There does exist and has existed for a generation, an international network which operates, to some extent, in the way the radical right believes the Communists act.

In fact, this network, which we may identify as the Round Table Groups, has no aversion to cooperating with the Communists, or any other groups, and frequently does so.

I know of the operations of this network because I have studied it for twenty years and was permitted for two years, in the early 1960s, to examine its papers and secret records.

I have no aversion to it or to most of its aims and have, for much of my life, been close to it and to many of its instruments.

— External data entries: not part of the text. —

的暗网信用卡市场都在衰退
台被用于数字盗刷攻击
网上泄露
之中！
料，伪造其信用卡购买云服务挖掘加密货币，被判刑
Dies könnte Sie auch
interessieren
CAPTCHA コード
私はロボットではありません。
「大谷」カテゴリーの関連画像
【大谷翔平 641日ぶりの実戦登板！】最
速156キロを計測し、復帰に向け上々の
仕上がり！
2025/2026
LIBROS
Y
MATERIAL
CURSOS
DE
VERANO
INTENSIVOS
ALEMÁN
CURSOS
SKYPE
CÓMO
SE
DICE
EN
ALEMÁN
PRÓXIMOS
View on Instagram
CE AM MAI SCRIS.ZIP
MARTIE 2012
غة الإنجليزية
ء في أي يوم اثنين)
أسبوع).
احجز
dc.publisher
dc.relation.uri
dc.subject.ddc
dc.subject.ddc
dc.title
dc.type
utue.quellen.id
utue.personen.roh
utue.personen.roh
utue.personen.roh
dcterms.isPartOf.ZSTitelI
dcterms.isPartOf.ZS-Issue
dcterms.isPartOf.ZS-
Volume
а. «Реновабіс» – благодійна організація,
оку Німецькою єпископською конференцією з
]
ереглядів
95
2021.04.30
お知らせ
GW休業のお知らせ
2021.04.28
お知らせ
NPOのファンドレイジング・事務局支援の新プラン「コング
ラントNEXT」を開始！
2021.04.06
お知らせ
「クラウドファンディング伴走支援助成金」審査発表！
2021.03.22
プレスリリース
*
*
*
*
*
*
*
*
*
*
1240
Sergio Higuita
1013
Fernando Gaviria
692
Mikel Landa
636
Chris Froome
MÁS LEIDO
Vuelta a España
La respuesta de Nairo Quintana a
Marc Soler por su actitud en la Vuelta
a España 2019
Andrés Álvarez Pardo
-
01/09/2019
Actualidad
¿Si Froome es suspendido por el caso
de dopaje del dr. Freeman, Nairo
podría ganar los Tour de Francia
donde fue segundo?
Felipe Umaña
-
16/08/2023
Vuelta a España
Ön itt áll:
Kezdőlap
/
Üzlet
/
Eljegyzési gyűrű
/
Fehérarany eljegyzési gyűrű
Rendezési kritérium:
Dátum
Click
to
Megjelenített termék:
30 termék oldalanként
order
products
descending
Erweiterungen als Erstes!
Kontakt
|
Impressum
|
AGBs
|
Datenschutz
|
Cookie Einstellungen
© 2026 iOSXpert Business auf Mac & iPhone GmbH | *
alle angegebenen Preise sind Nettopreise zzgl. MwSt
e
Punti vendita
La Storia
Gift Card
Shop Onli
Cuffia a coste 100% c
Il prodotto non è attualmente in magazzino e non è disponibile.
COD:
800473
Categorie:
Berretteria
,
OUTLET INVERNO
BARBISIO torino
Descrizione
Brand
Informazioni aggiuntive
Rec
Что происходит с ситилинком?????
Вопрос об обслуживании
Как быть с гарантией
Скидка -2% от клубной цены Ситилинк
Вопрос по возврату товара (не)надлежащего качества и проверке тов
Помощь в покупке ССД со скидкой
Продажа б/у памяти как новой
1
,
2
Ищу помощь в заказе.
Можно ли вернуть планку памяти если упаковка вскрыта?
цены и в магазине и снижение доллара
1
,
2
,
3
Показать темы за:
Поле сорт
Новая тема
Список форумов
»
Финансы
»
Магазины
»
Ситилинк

I have objected, both in the past and recently, to a few of its policies, but in general my chief difference of opinion is that it wishes to remain unknown, and I believe its role in history is significant enough to be known.


If you need names, then these are some of the American names – John Jacob Astor, Irving Berlin, Luther Burbank, Henry Clay, Thomas  E.   Dewey,   Henry  Ford,   Barry  Goldwater, Samuel Compers, J. Edgar Hoover, Charles Lindbergh, General Douglas McArthur, Andrew Mellon, General John J. Pershing, Will Rogers, Sigmund Romberg, John Philip  Sousa,  Mark Twain,  and  Chief Justice  Earl Warren, for a start.  Add Cheney and Kissinger.

In Europe, take your pick – Sutherland, Mandelson, most of the EU top brass, heads of the ECB, BIS and so on and so on.  Davignon, Morali.

For what purpose, even if you accept for the moment that these men who wrote these things were not hallucinating?   The purpose was given in a previous post and is essentially to reconstitute society into a more controlled organization with an elite doing the command and control, themselves beholden to a higher group and then the serfs and plebs below – us.


Returning to the issue

Therefore, if we are to understand just what the Muslim majority nations are up against, they are up against an overwhelming power with obscene levels of finance which controls all major governments and whose agenda is the wiping out of obstacles to their complete control.  It’s very much a characteristic of Them that though they essentially control the credit and means of production, they still resent single voices of dissent and expend huge resources to extinguish such dissent.

They fear a counter-idea very much and even a nobody like me is a target to be found, at great expense and eliminated.  They judge whether it can be safely ignored but if not, money is no object.  Like someone who has been spreading himself round the blogosphere in the last two days to bloggers who have had any contact with me, expending huge amounts of nervous energy to eliminate the one voice which can still expose him, if I could care enough, this is how They operate.


You could see it with Patricia Dunn at HP – so many HP resources, so much mental focus from her, all to discover who were the disloyal employees who were “whispering against her”.  Perfectly prepared to break the rules to track these people down.  Ditto Caroline Flint.  Fear of anything less than total obedience and tribute.

The Muslim leadership finds the U.S.A. a convenient concept for Muslims everywhere to focus on.  The reality is that they are up against a far more powerful force whose principles are unfortunately also enshrined in their own religion and social mechanisms.

Where we stand is that we do need, as a localized island people and in the U.S.A., the Constitution is the useful focal point to gather people together, we do need to stand firm together and resist anything which smacks of loss of sovereignty, loss of personal freedoms and loss of a moral position set at an elevated level.  The freedom the west had as its ideal for so long, even if it was not a reality, should never be lost sight of.

Otherwise we’re gone.

2 comments for “Like Pakistan, like Afghanistan, like us

  1. October 29, 2009 at 13:27

    Agreed. The Pakistanis could do far worse than get that nice General Musharraf back again. T’was a big mistake getting rid of him.

    “The Islamic way is to gather all the stone age peoples under one umbrella”

    Nicely put, but what about the Africans?

  2. October 29, 2009 at 14:01

    Yes, the Africans – didn’t quite get to them this time round.